* Stated problem *
Reproduce the listing below, swapping "For every layout element" for "For each layout element" wherever it appears and leaving everything else unchanged.

☆ ☆ ☆

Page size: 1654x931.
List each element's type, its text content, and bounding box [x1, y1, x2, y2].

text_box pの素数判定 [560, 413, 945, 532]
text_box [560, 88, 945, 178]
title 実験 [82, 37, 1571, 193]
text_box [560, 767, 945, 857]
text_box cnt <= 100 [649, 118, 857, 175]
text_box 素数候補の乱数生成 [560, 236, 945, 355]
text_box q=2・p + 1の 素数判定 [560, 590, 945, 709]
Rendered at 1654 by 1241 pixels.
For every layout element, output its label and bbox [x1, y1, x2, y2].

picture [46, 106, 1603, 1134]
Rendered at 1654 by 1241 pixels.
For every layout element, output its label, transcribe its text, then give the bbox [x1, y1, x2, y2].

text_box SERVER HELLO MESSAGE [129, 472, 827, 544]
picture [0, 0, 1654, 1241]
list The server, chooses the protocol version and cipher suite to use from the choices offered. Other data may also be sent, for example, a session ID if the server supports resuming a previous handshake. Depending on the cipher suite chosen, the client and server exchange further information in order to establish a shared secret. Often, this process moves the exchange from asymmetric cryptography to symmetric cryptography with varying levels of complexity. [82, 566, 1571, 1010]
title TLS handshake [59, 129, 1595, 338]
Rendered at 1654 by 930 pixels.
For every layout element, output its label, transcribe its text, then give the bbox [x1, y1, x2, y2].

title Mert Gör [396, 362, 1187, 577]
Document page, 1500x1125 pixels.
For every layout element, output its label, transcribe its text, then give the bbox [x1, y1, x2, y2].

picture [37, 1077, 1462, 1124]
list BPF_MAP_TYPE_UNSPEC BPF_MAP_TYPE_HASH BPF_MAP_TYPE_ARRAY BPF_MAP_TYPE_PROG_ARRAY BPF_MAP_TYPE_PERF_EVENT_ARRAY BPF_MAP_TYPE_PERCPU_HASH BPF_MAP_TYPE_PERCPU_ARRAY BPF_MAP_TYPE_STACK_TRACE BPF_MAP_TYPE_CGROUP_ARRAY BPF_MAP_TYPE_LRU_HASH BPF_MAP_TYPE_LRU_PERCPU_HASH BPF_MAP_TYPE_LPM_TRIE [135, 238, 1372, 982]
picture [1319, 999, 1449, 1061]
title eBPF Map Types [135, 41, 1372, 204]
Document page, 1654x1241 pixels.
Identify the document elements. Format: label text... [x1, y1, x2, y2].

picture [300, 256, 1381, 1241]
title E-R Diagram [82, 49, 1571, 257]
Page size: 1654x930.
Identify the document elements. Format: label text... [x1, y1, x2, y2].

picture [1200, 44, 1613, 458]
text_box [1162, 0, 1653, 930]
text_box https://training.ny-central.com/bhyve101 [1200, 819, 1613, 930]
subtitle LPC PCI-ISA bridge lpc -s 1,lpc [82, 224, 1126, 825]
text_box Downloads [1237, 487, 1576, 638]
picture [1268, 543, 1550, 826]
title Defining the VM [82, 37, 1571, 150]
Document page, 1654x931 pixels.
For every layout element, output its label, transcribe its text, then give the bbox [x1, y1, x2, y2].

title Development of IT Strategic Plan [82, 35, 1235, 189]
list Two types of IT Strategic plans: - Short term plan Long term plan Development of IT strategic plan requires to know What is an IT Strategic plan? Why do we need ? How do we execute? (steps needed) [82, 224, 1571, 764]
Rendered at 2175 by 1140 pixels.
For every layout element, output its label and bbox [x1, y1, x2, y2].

☆ ☆ ☆

* Finished task *
Page size: 1654x931.
List each element's type, its text content, and bounding box [x1, y1, x2, y2].

text_box pの素数判定 [560, 413, 945, 532]
text_box [560, 88, 945, 178]
title 実験 [82, 37, 1571, 193]
text_box [560, 767, 945, 857]
text_box cnt <= 100 [649, 118, 857, 175]
text_box 素数候補の乱数生成 [560, 236, 945, 355]
text_box q=2・p + 1の 素数判定 [560, 590, 945, 709]
Rendered at 1654 by 1241 pixels.
For each layout element, output its label and bbox [x1, y1, x2, y2].

picture [46, 106, 1603, 1134]
Rendered at 1654 by 1241 pixels.
For each layout element, output its label, transcribe its text, then give the bbox [x1, y1, x2, y2].

text_box SERVER HELLO MESSAGE [129, 472, 827, 544]
picture [0, 0, 1654, 1241]
list The server, chooses the protocol version and cipher suite to use from the choices offered. Other data may also be sent, for example, a session ID if the server supports resuming a previous handshake. Depending on the cipher suite chosen, the client and server exchange further information in order to establish a shared secret. Often, this process moves the exchange from asymmetric cryptography to symmetric cryptography with varying levels of complexity. [82, 566, 1571, 1010]
title TLS handshake [59, 129, 1595, 338]
Rendered at 1654 by 930 pixels.
For each layout element, output its label, transcribe its text, then give the bbox [x1, y1, x2, y2].

title Mert Gör [396, 362, 1187, 577]
Document page, 1500x1125 pixels.
For each layout element, output its label, transcribe its text, then give the bbox [x1, y1, x2, y2].

picture [37, 1077, 1462, 1124]
list BPF_MAP_TYPE_UNSPEC BPF_MAP_TYPE_HASH BPF_MAP_TYPE_ARRAY BPF_MAP_TYPE_PROG_ARRAY BPF_MAP_TYPE_PERF_EVENT_ARRAY BPF_MAP_TYPE_PERCPU_HASH BPF_MAP_TYPE_PERCPU_ARRAY BPF_MAP_TYPE_STACK_TRACE BPF_MAP_TYPE_CGROUP_ARRAY BPF_MAP_TYPE_LRU_HASH BPF_MAP_TYPE_LRU_PERCPU_HASH BPF_MAP_TYPE_LPM_TRIE [135, 238, 1372, 982]
picture [1319, 999, 1449, 1061]
title eBPF Map Types [135, 41, 1372, 204]
Document page, 1654x1241 pixels.
Identify the document elements. Format: label text... [x1, y1, x2, y2].

picture [300, 256, 1381, 1241]
title E-R Diagram [82, 49, 1571, 257]
Page size: 1654x930.
Identify the document elements. Format: label text... [x1, y1, x2, y2].

picture [1200, 44, 1613, 458]
text_box [1162, 0, 1653, 930]
text_box https://training.ny-central.com/bhyve101 [1200, 819, 1613, 930]
subtitle LPC PCI-ISA bridge lpc -s 1,lpc [82, 224, 1126, 825]
text_box Downloads [1237, 487, 1576, 638]
picture [1268, 543, 1550, 826]
title Defining the VM [82, 37, 1571, 150]
Document page, 1654x931 pixels.
For each layout element, output its label, transcribe its text, then give the bbox [x1, y1, x2, y2].

title Development of IT Strategic Plan [82, 35, 1235, 189]
list Two types of IT Strategic plans: - Short term plan Long term plan Development of IT strategic plan requires to know What is an IT Strategic plan? Why do we need ? How do we execute? (steps needed) [82, 224, 1571, 764]
Rendered at 2175 by 1140 pixels.
For each layout element, output its label and bbox [x1, y1, x2, y2].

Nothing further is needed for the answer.